Cloud Computing can be extremely useful in particular situations, but like many new technologies, it often gets over-adopted, and deployed in situations where it's either not appropriate or downright detrimental.

The classic case for Cloud Computing (which is still a good application of Cloud today) is the case of a start-up company. In the simplest case, a new company needs a web site to advertise their business. Purchasing a server for a simple web site will cost several thousand dollars, and there's additional cost for network bandwidth, and support staff to maintain the server. In contrast, a virtual machine on Amazon Web Services (AWS) can be brought up with no capital investment and extremely low operating costs (in fact, at Amazon's lowest level offering, your virtual machine can be free for the first year). Although you still need staff to support the software on the machine, all hardware and network maintenance is provided by Amazon. Furthermore, this is a pay-as-you-go service, so you can shut your machine down and incur no additional charges.

A similar case can be made for established businesses that need single-purpose servers that are outside their business domain, or that may have different reliability or bandwidth requirements. For example, if you run a web server company you probably want to host your own web site.

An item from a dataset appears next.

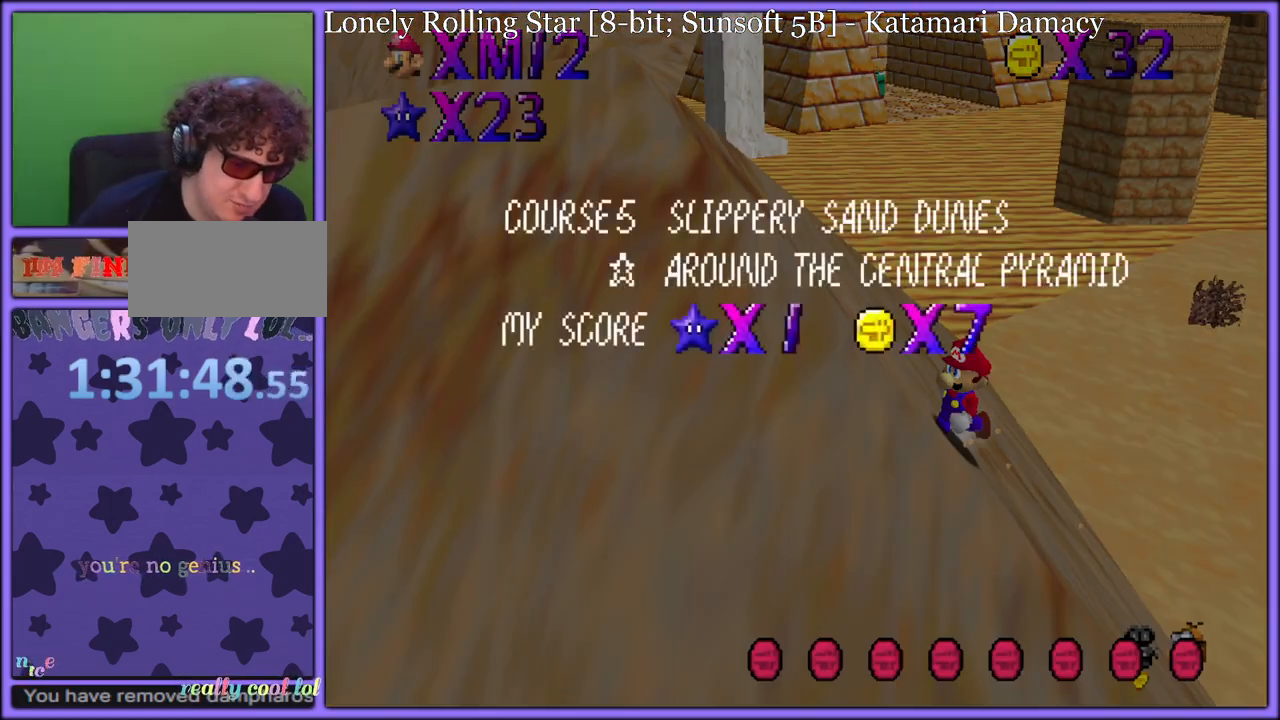
{"dt_ms": 500, "buttons": [], "left_stick": "center", "button_events": []}
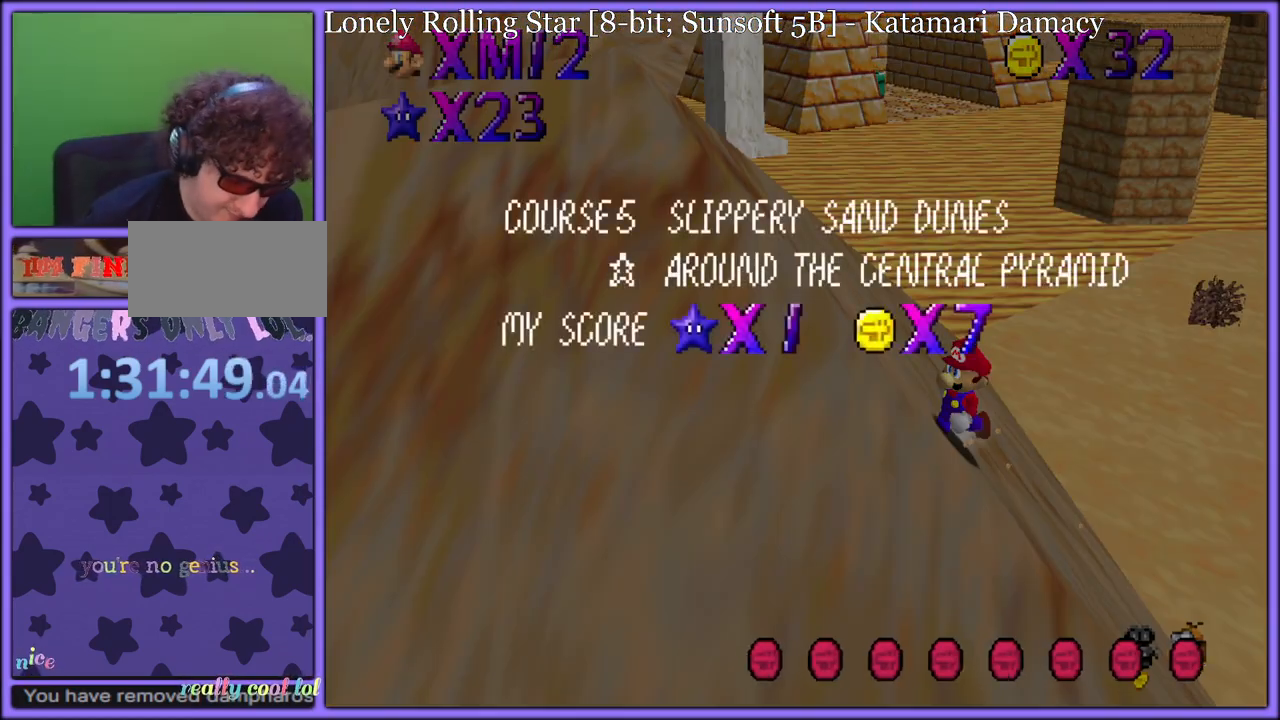
{"dt_ms": 500, "buttons": [], "left_stick": "center", "button_events": []}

If you run a manufacturing business, your experience is probably more with the computers and related hardware that run your factory floor than with web servers. You can let a web company worry about the hardware maintenance of your web server, and have your IT staff focus on the manufacturing core of your business. The cloud companies typically have better bandwidth than most individual businesses, so they're a good option for customer facing services where response time is critical. Accordingly, it saves bandwidth on the company network for normal company operations.

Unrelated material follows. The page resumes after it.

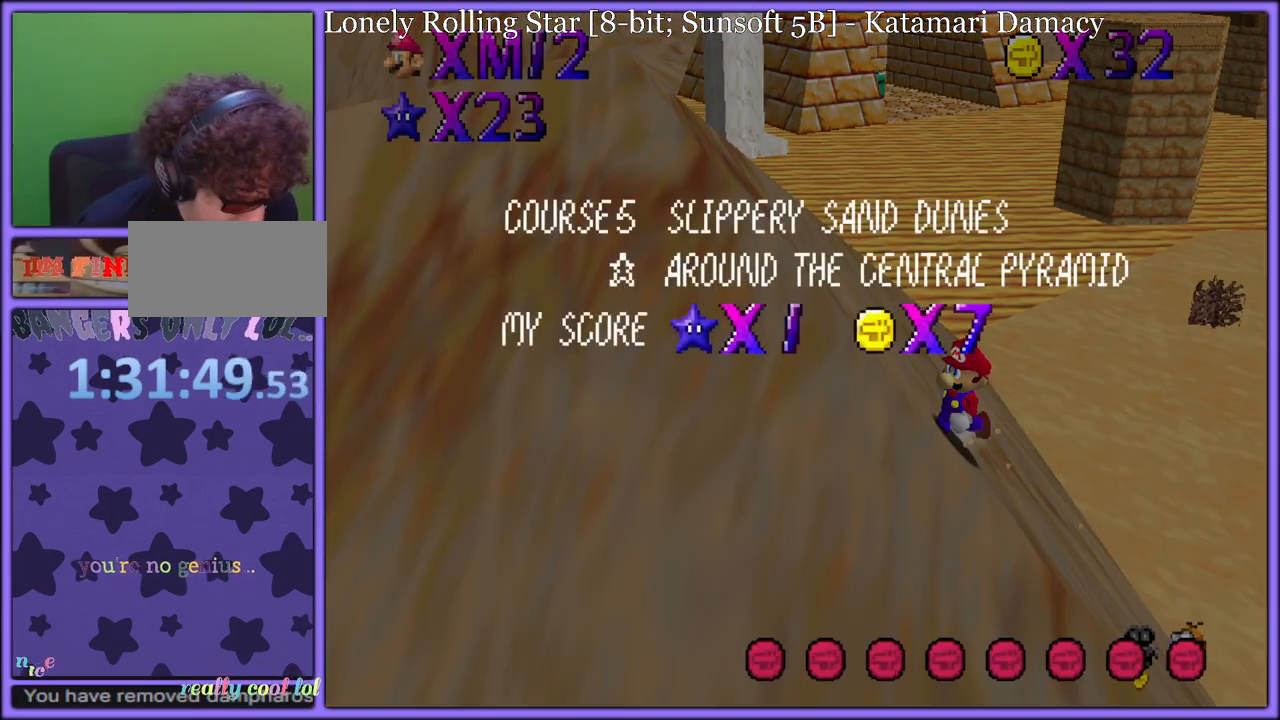
{"dt_ms": 500, "buttons": [], "left_stick": "center", "button_events": []}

Beyond small business use cases, cloud is sometimes used by larger organizations for burst capacity. If you run an HPC environment that only occasionally requires many more nodes than you have on-hand, it might be more cost-effective to extend your cluster with nodes from a cloud provider than to buy more capacity that will sit idle most of the time.

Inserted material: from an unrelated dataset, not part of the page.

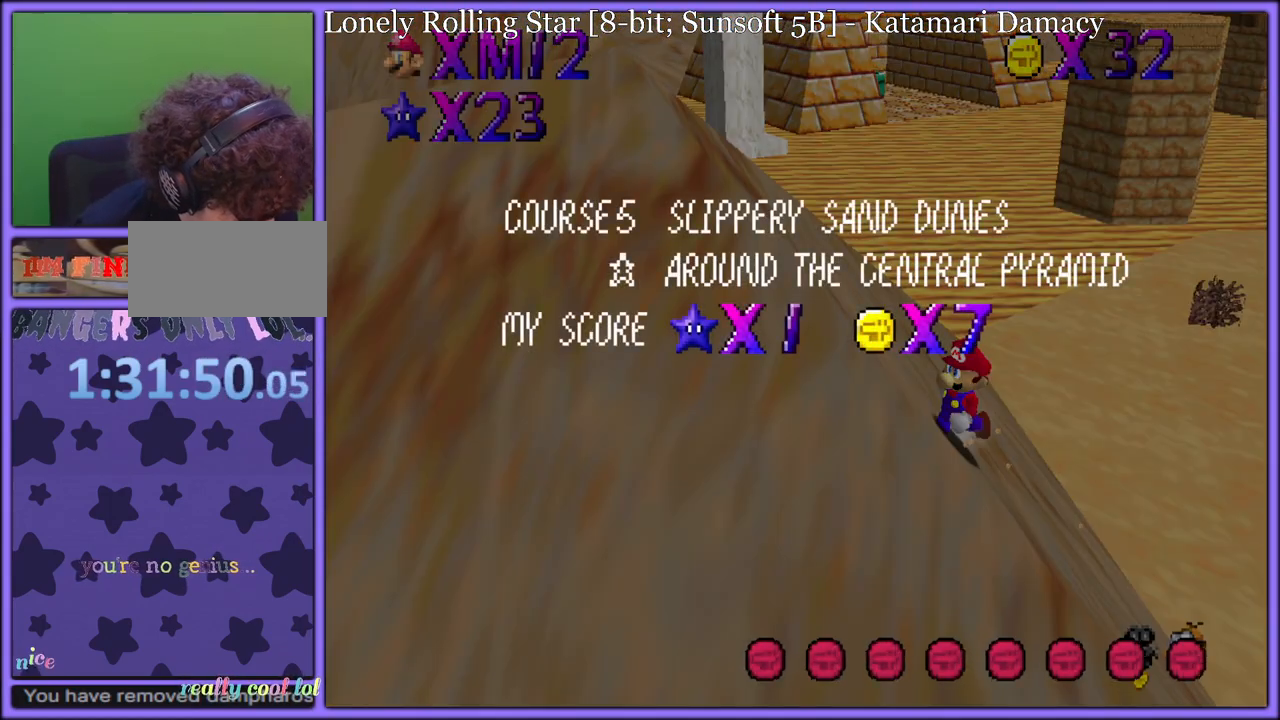
{"dt_ms": 500, "buttons": [], "left_stick": "center", "button_events": []}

You also may to able to use cloud solutions to test new hardware. Currently, Amazon offers images with GPUs, and while GPUs are mostly ubiquitous in HPC clusters these days, you may be one of the "late adopters" and need to justify the purchases to your management. The cloud is a reasonable place to get some base-level benchmarking numbers. Beyond that, hardware that's considered a bit more exotic, like FPGAs, are also now available on Amazon. While Amazon remains the clear leader in the cloud space, the smaller cloud providers have started to differentiate themselves by offering more unique and customized solutions.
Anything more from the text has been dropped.